In this old world, China’s economic growth was much stronger and its self-sufficiency in PE much lower. Europe’s energy costs were 3–4 times lower than they are today, before the Russian invasion.

This meant that the US ethane cost advantage became much more important in 2022–2025, enabling it to make gains in Europe, China and elsewhere.

Here is another critical factor: In February 2020, China offered importers waivers on certain tariffs imposed on US PE and other plastics and chemicals imports. For various types of US HDPE and LLDPE, on which a 34% tariff rate applied, Chinese importers could apply for a waiver and instead pay the pre-trade war duty of 6.5%.

This brought the earlier US-China PE trade war to an effective end.

These waivers led to a big increase in US PE exports to China which we will quantify in tonne later-on.

First, let me further explain the above chart. It was compiled as follows:

  • 2018–2021 LLDPE export data from US Customs in tonnes were multiplied by the average bagged US Gulf Coast FOB export prices per tonne for US C4, C6 and C8 grades of LLDPE.
  • The same exercise was then done for 2022–2025. The 2018–2021 numbers were then subtracted from the 2022–2025 to show net gains and losses on sales turnover.
  • The chart shows the top ten destinations where the US made the biggest gains in 2022–2025 versus 2018–2021 in millions of dollars.
  • China led the way.
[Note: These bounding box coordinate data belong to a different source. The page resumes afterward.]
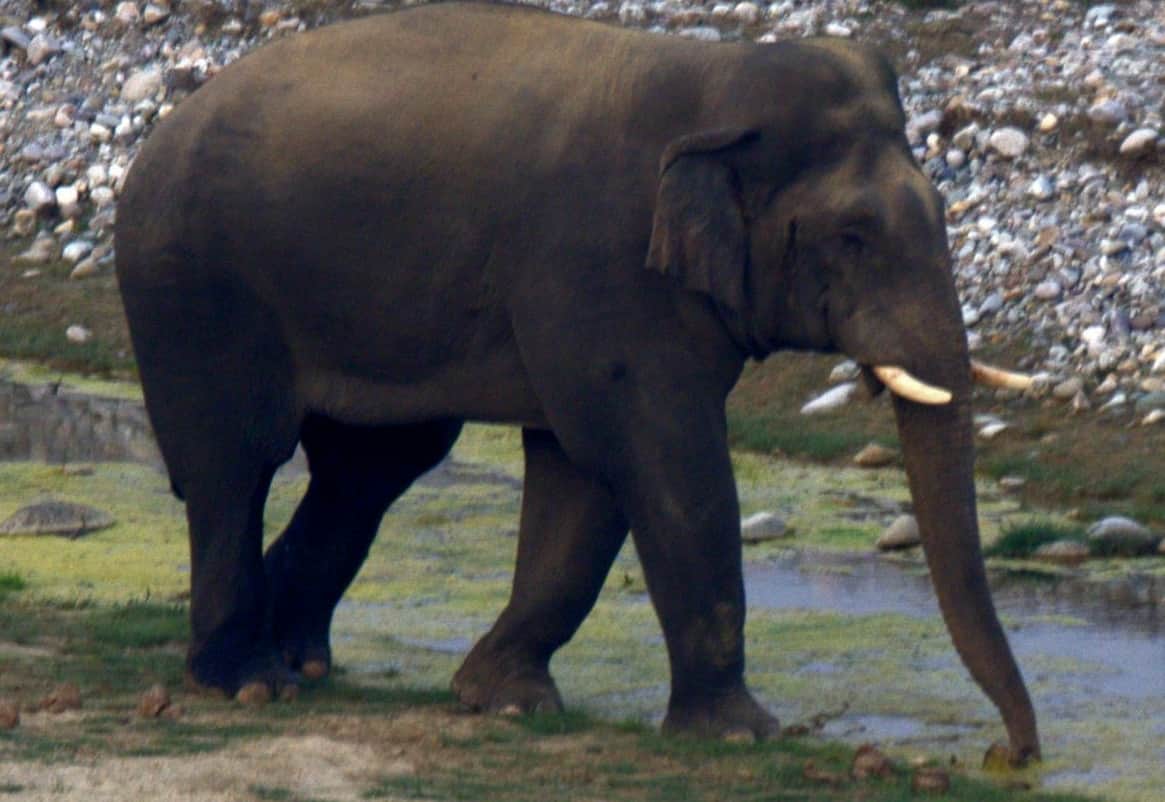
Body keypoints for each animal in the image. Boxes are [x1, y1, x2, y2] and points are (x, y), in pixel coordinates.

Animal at [115, 1, 1040, 763]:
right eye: (851, 236)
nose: (1010, 755)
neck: (714, 82)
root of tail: (157, 133)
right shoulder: (599, 264)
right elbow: (661, 461)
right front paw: (741, 735)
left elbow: (581, 475)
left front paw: (503, 700)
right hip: (194, 289)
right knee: (235, 465)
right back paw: (248, 680)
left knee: (370, 469)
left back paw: (302, 659)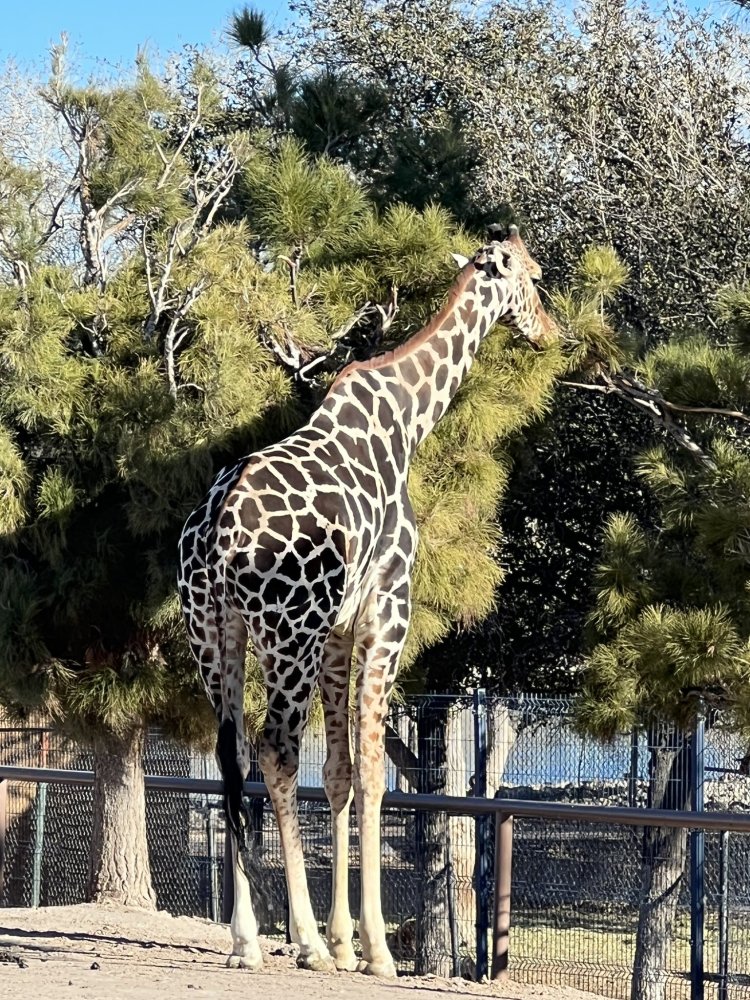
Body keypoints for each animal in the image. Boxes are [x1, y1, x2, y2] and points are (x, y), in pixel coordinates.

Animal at [178, 225, 560, 976]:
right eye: (533, 278)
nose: (549, 333)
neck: (409, 420)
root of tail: (214, 530)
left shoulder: (337, 631)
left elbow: (340, 773)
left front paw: (341, 939)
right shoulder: (388, 611)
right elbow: (379, 776)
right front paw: (371, 949)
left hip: (218, 634)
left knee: (233, 756)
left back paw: (246, 940)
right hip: (286, 632)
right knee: (275, 750)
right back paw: (296, 942)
In billions, the US was $2.5bn ahead in China followed by Mexico at almost $1bn and Brazil at $0.9bn. Europe together (Spain and Italy) represented a gain of $0.5bn.
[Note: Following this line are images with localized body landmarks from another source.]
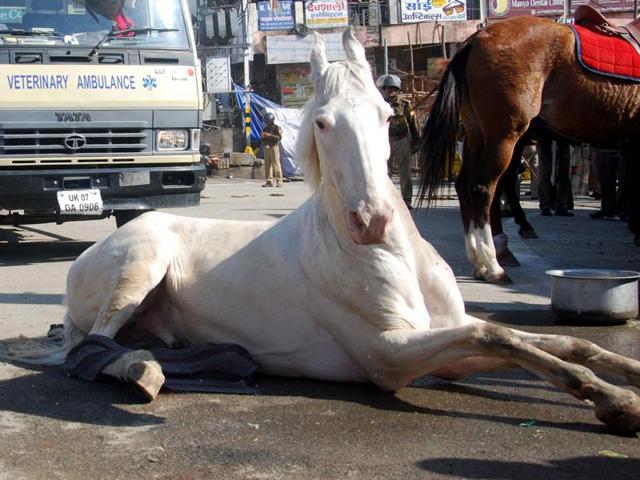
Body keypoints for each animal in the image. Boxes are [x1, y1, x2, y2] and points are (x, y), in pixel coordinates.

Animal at [418, 14, 640, 284]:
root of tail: (476, 38)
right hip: (506, 136)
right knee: (484, 188)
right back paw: (494, 264)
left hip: (479, 134)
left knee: (465, 185)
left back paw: (481, 262)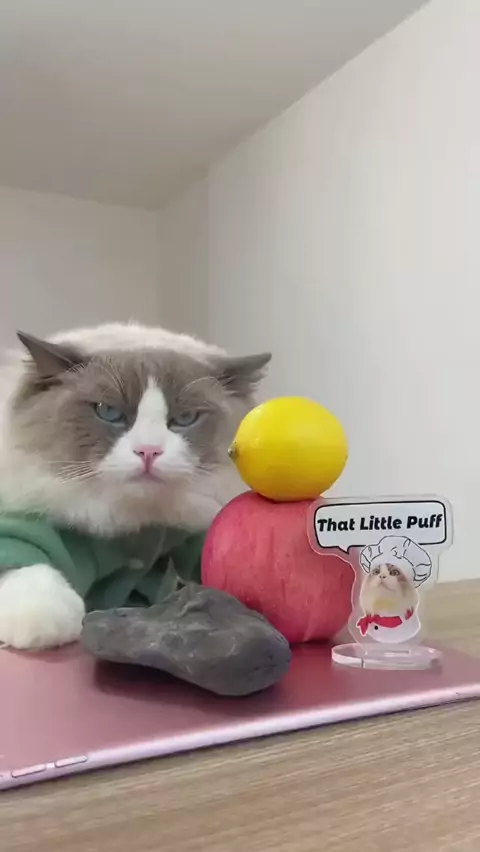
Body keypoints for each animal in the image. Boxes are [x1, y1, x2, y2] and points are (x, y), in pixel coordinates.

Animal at [0, 322, 271, 651]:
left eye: (185, 418)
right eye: (108, 411)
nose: (149, 451)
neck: (134, 524)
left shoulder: (194, 544)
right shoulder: (24, 527)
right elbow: (29, 564)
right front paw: (44, 625)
Let’s now consider the table below showing US exports in tonnes to these same top ten destinations.

As you can see, the US market share gain in China was huge. Exports surged to 3.3m tonnes from 1.1m tonnes. Exports to Mexico rose to 2.6m tonnes from 1.8m tonnes.

The text at the bottom of the table, repeated here, provides some important further context:

  • Total US exports to all destinations in 2018–2021 were 15.7m tonnes versus 21.7m tonnes in 2022–2025. 2018–2021 prices averaged $1,090/tonne FOB USG versus $1,111/tonne FOB USG in 2022–2025.
  • China accounted for 36% of the total 2022–2025 sales turnover gain ($6.8bn) followed by Mexico and Brazil, each at 14%, and Europe at 7% (Spain and Italy).
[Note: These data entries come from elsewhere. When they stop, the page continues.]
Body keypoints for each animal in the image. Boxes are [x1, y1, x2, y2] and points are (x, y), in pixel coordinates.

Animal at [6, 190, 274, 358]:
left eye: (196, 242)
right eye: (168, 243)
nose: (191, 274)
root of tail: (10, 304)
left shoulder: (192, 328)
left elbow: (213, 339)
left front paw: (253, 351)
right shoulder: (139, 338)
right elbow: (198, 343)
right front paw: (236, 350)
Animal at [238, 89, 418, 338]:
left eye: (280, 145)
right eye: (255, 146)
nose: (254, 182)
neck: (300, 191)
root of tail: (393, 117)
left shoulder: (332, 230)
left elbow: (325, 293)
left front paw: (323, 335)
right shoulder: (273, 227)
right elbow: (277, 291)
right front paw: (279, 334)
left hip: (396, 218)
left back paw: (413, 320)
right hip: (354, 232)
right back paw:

Conclusion: The $6.8bn risk
This headline data point – the total estimated US LLDPE sales turnover gain in 2022–2025 versus 2018–2021 – highlights what could be at stake here.

Will US LLDPE exports in tonnes and therefore sales turnover decline over the next 37 months in the event of increased import tariffs? We can of course check the effects of any rise in tariffs every month from now on.

To what extent might such a realignment benefit other major exporting regions and countries such as the Middle East, South Korea, Malaysia and Thailand? We can use the same approach as above to every month check on whether they are making any gains in tonnes and in sales turnover.

Or, as I described at the beginning, might this be much ado about nothing because any increases in tariffs are counteracted by other economic and trade-flow factors? Or because trade tensions ease as a result of deals being done?

Are we instead, though, heading for a fundamental realignment of the world, economically and geopolitically, to one of the US and its partners versus much of the rest of the world?

This latter outcome would have serious consequences for a US PE industry where some 50% of production is accounted for by exports.

We are in a world of muddle, confusion and many shades of grey. ICIS data and analysis can provide clarity through scenario planning.